* Given records:
--- START ---
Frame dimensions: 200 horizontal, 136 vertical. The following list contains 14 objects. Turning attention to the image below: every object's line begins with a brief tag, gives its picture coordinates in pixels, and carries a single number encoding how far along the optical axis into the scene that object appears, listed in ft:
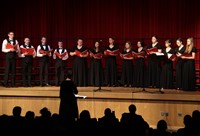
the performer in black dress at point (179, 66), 36.09
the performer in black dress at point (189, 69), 35.37
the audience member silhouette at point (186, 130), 16.38
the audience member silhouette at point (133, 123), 16.94
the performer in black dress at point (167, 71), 37.00
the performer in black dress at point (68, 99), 28.22
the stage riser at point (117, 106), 31.99
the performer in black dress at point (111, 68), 39.83
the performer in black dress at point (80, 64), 39.75
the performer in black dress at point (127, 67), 39.32
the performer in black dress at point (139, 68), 38.86
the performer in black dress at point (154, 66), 37.31
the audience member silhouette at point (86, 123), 17.62
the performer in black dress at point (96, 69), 39.75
--- END ---
* Activity:
Provide only the count of lines in the data above that include the string "member".

* Exercise solution:
3